_Task item_
Below are records. Copy every line with "down" in it.

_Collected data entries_
:::
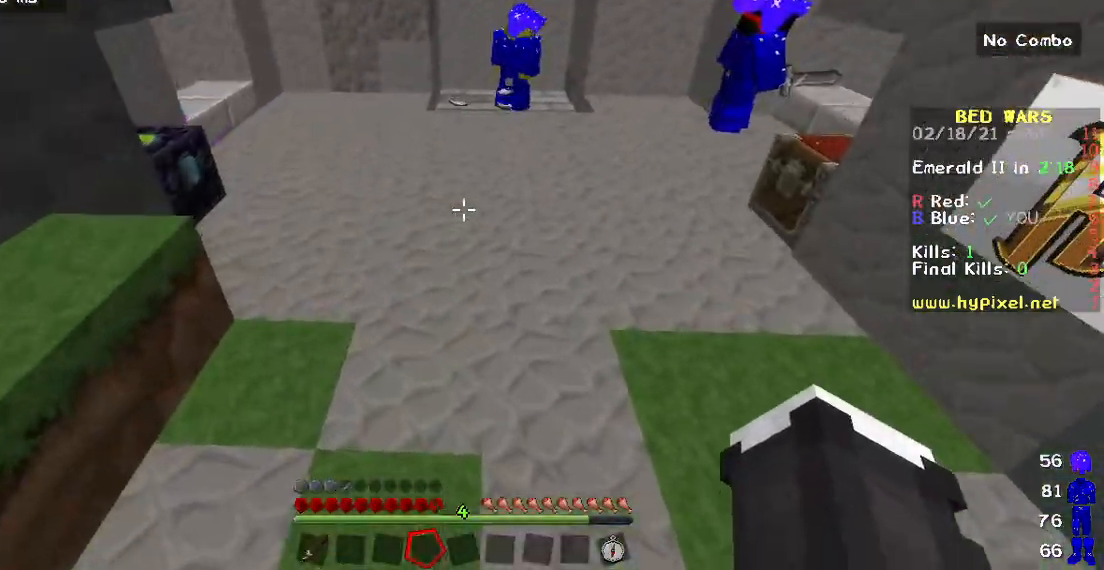
{"keys": ["w"], "mouse": [], "events": []}
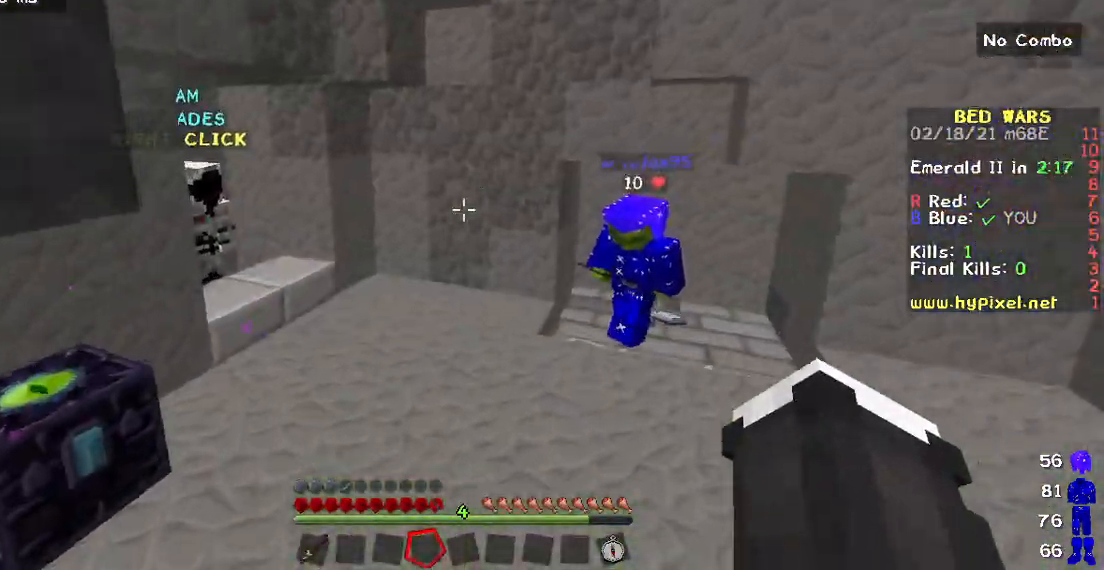
{"keys": ["w"], "mouse": [], "events": []}
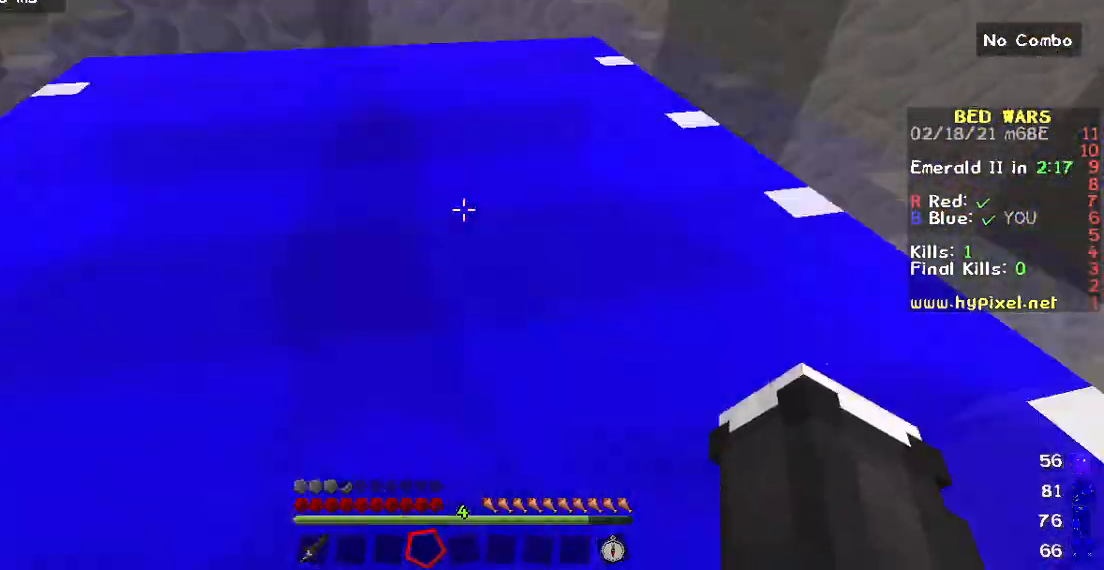
{"keys": [], "mouse": [], "events": [[417, "w", "up"]]}
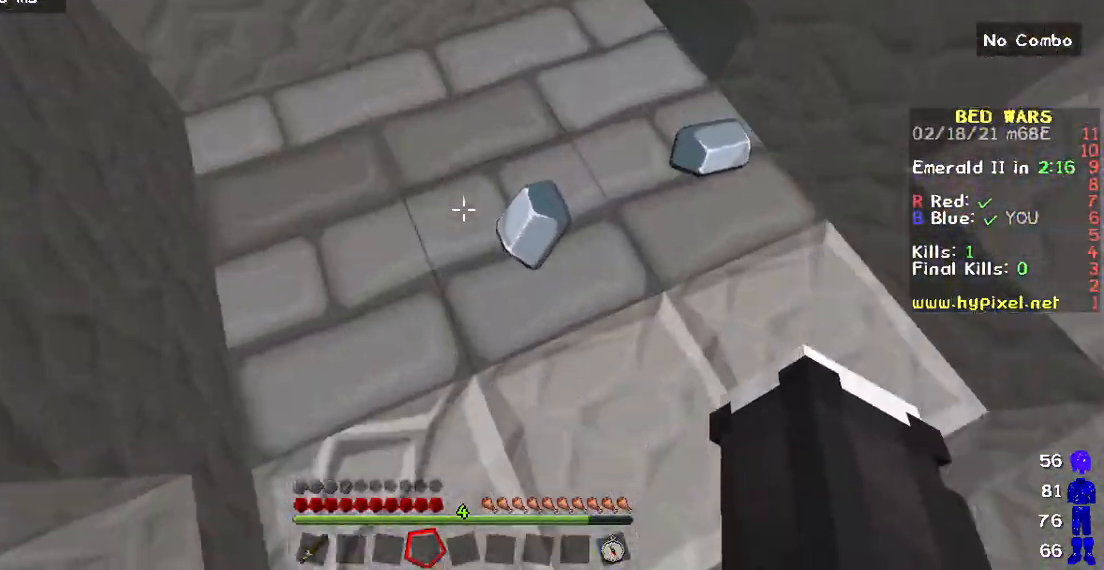
{"keys": ["a"], "mouse": [], "events": [[217, "w", "down"], [317, "w", "up"], [467, "a", "down"]]}
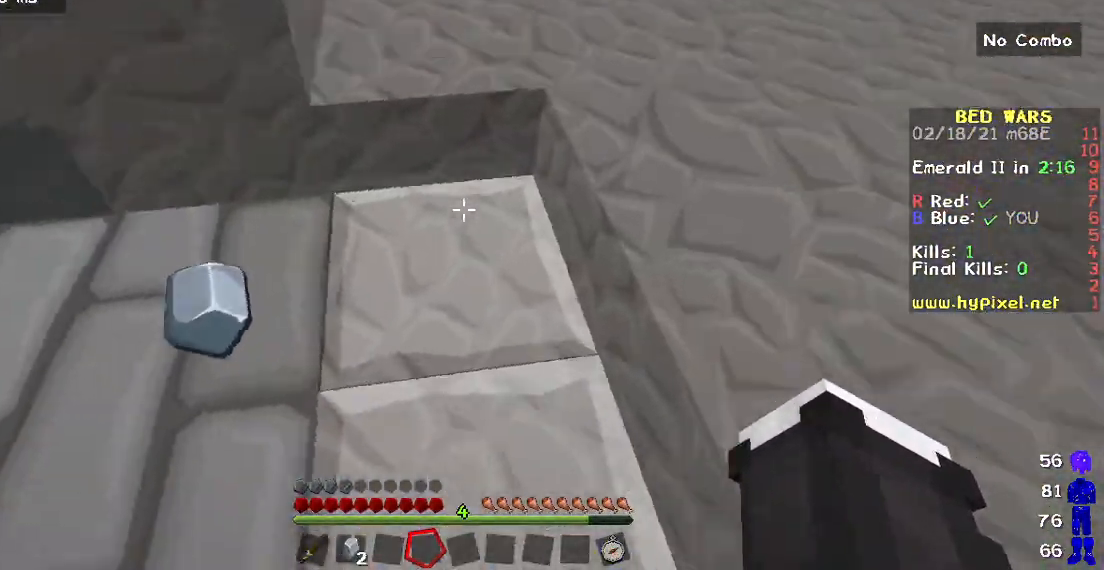
{"keys": [], "mouse": [], "events": [[300, "a", "up"]]}
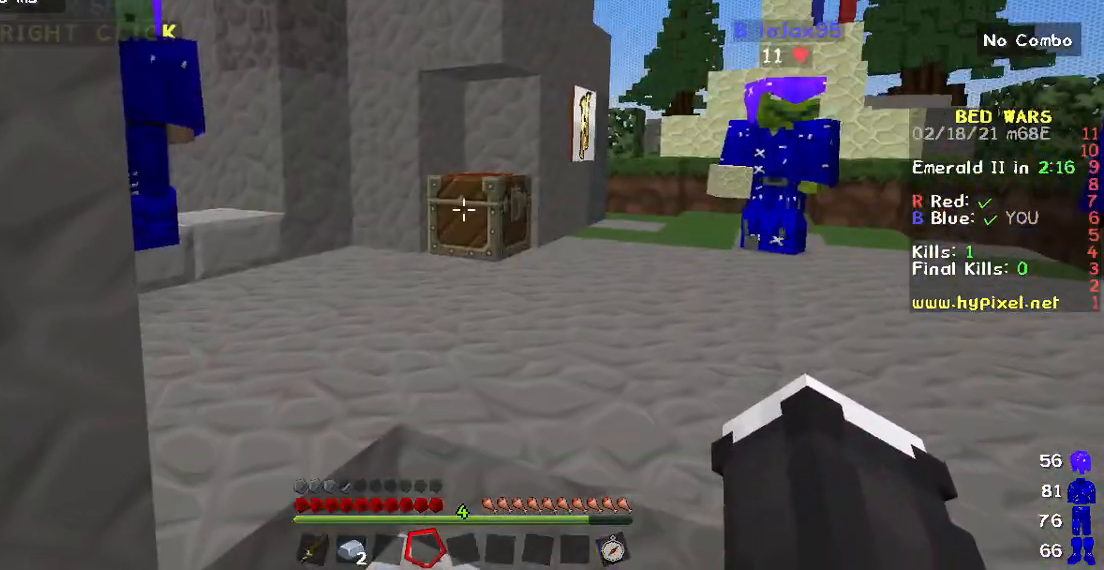
{"keys": [], "mouse": [], "events": []}
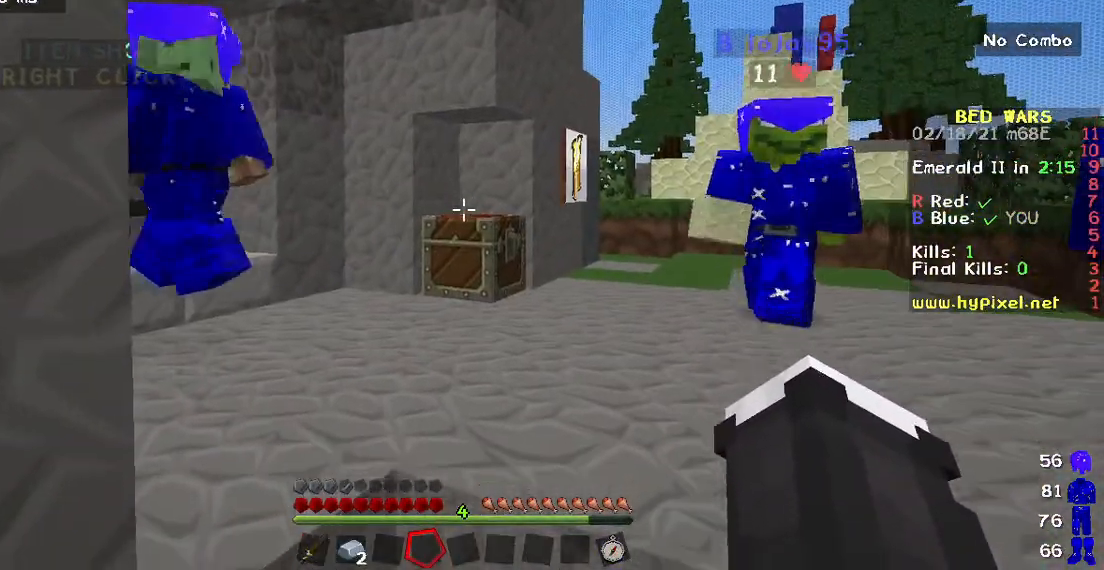
{"keys": [], "mouse": [], "events": []}
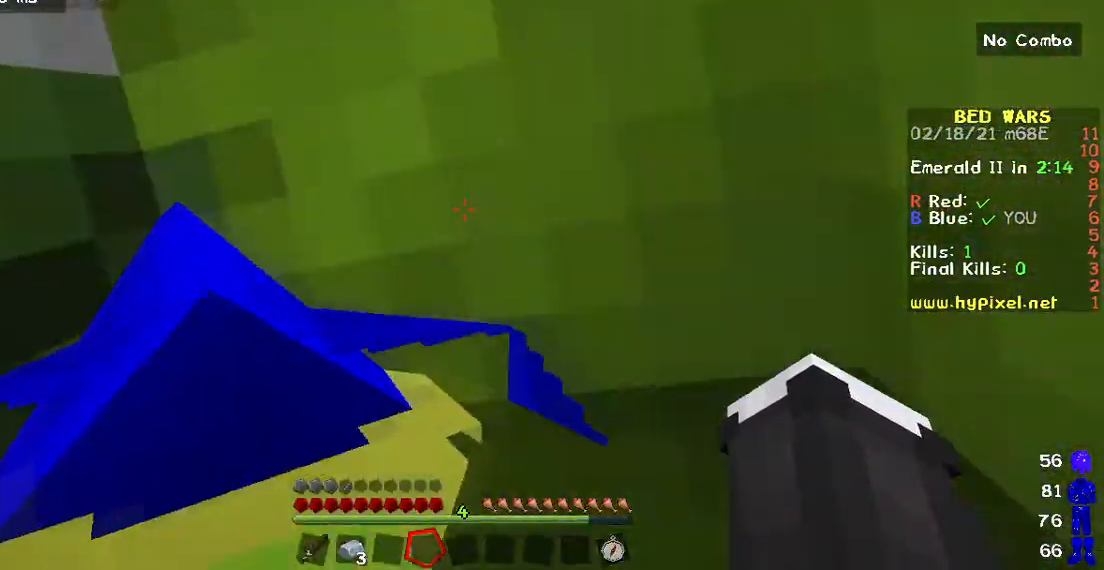
{"keys": [], "mouse": [], "events": [[67, "w", "down"], [500, "w", "up"]]}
:::
_Result below_
{"keys": ["a"], "mouse": [], "events": [[217, "w", "down"], [317, "w", "up"], [467, "a", "down"]]}
{"keys": [], "mouse": [], "events": [[67, "w", "down"], [500, "w", "up"]]}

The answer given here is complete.